Material provided -
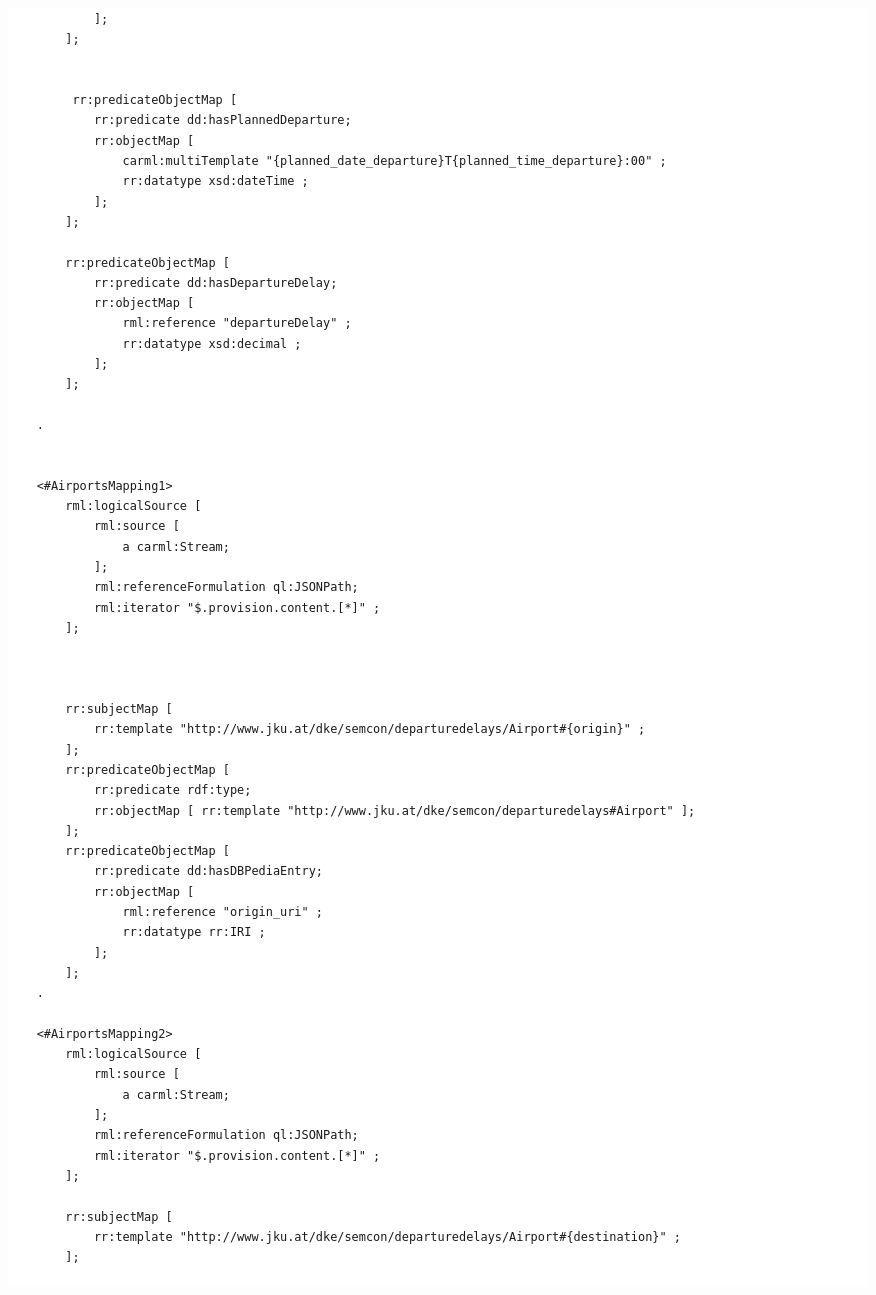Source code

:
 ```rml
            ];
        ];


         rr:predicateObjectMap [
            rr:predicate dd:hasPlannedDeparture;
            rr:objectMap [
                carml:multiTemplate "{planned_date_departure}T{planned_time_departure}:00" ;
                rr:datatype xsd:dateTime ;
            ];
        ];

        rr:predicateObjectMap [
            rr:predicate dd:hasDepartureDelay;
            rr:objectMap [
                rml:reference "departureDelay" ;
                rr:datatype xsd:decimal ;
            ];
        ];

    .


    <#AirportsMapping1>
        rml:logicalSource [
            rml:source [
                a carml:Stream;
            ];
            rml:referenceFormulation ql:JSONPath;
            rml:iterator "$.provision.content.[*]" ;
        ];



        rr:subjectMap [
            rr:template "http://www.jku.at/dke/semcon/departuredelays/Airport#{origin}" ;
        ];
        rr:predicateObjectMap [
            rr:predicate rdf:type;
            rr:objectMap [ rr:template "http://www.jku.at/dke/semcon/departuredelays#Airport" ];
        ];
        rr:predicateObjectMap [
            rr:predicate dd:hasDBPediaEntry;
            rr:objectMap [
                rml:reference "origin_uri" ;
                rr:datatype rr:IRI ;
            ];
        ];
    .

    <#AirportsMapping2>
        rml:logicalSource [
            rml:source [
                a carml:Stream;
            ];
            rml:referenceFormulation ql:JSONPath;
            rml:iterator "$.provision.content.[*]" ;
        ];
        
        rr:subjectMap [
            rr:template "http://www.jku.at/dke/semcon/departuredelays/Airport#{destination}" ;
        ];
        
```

---

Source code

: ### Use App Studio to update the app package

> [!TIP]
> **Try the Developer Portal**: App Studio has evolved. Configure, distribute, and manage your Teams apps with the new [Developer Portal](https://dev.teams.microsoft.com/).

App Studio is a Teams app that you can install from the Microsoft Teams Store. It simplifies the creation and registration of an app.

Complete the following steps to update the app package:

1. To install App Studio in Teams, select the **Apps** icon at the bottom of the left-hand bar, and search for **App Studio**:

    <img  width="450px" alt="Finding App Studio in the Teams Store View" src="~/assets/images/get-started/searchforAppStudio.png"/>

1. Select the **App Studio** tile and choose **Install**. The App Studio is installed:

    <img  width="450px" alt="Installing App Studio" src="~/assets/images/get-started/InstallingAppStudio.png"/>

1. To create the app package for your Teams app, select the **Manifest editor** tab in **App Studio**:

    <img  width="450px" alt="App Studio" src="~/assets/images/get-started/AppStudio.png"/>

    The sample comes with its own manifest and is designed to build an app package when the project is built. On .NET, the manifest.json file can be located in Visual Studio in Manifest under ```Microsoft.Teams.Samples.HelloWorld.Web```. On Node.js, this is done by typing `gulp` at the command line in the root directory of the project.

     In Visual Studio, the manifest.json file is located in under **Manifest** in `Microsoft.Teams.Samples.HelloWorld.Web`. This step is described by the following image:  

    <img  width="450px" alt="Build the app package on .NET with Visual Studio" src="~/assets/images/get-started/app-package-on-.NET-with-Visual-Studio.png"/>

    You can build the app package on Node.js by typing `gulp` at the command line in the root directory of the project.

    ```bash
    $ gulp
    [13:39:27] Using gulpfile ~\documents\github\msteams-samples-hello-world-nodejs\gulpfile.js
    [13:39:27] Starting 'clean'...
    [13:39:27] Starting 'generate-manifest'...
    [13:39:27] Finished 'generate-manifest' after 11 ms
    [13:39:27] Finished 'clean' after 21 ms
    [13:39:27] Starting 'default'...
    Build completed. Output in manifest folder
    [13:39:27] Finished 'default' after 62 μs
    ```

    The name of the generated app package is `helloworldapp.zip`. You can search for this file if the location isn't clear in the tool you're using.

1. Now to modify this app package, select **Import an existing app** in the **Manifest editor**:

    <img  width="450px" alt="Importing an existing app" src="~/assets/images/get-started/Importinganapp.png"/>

==

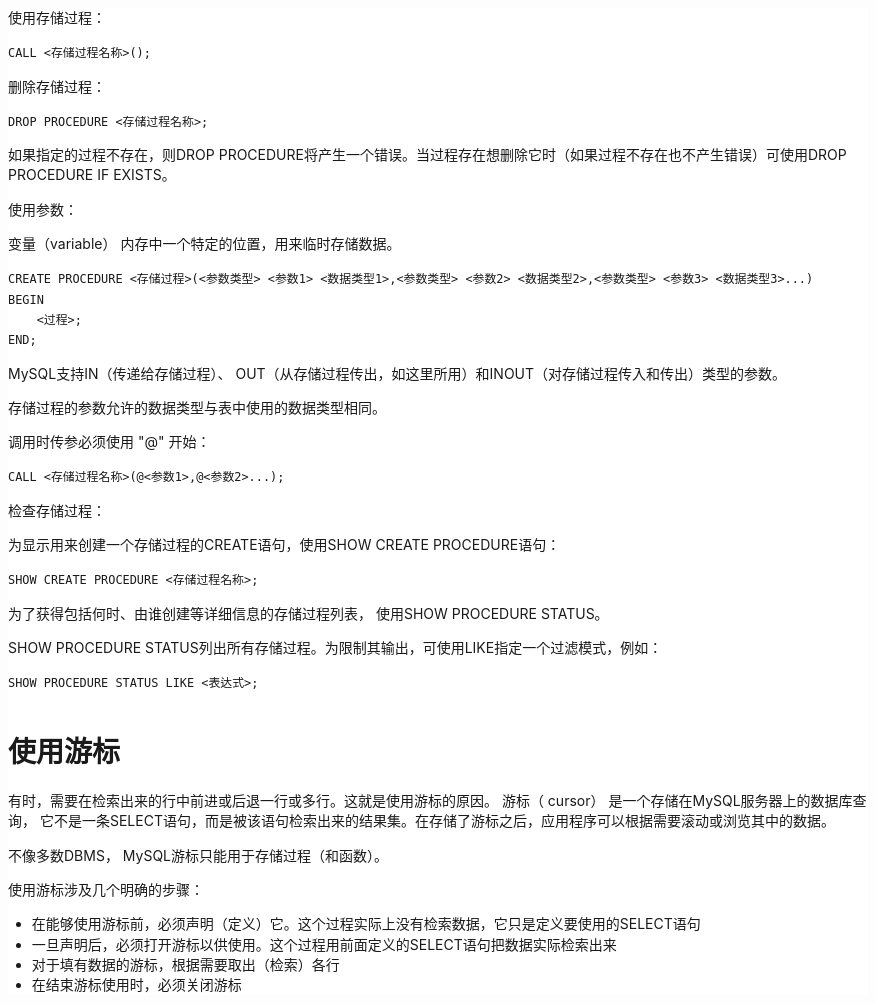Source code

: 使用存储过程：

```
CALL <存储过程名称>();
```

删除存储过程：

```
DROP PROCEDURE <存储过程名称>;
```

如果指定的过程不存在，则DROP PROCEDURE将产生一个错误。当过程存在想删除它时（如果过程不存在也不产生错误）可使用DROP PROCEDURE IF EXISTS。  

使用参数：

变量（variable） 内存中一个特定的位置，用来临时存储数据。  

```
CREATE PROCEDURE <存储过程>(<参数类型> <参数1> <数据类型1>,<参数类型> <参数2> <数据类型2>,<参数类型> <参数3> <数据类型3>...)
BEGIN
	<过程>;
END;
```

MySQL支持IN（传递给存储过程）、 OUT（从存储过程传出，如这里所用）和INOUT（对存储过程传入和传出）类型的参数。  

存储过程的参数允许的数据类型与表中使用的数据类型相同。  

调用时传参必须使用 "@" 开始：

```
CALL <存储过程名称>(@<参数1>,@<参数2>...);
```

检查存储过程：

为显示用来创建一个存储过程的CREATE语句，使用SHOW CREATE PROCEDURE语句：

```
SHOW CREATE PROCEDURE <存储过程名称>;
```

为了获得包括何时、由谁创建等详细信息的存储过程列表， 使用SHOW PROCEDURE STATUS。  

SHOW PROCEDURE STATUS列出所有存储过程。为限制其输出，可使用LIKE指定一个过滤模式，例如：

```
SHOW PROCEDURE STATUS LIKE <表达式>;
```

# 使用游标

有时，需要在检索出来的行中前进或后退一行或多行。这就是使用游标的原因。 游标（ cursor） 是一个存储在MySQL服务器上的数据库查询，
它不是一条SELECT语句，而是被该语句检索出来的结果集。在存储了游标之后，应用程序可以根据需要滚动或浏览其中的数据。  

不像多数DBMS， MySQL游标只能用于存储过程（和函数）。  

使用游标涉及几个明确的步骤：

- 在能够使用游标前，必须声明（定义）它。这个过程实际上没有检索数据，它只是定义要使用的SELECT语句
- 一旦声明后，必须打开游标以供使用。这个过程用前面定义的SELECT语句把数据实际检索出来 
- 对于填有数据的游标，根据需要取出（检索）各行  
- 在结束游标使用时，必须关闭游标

What the task asks -
Wherever the string "width" appears in the records, copy the whole line.

Exercise solution -
    <img  width="450px" alt="Finding App Studio in the Teams Store View" src="~/assets/images/get-started/searchforAppStudio.png"/>
    <img  width="450px" alt="Installing App Studio" src="~/assets/images/get-started/InstallingAppStudio.png"/>
    <img  width="450px" alt="App Studio" src="~/assets/images/get-started/AppStudio.png"/>
    <img  width="450px" alt="Build the app package on .NET with Visual Studio" src="~/assets/images/get-started/app-package-on-.NET-with-Visual-Studio.png"/>
    <img  width="450px" alt="Importing an existing app" src="~/assets/images/get-started/Importinganapp.png"/>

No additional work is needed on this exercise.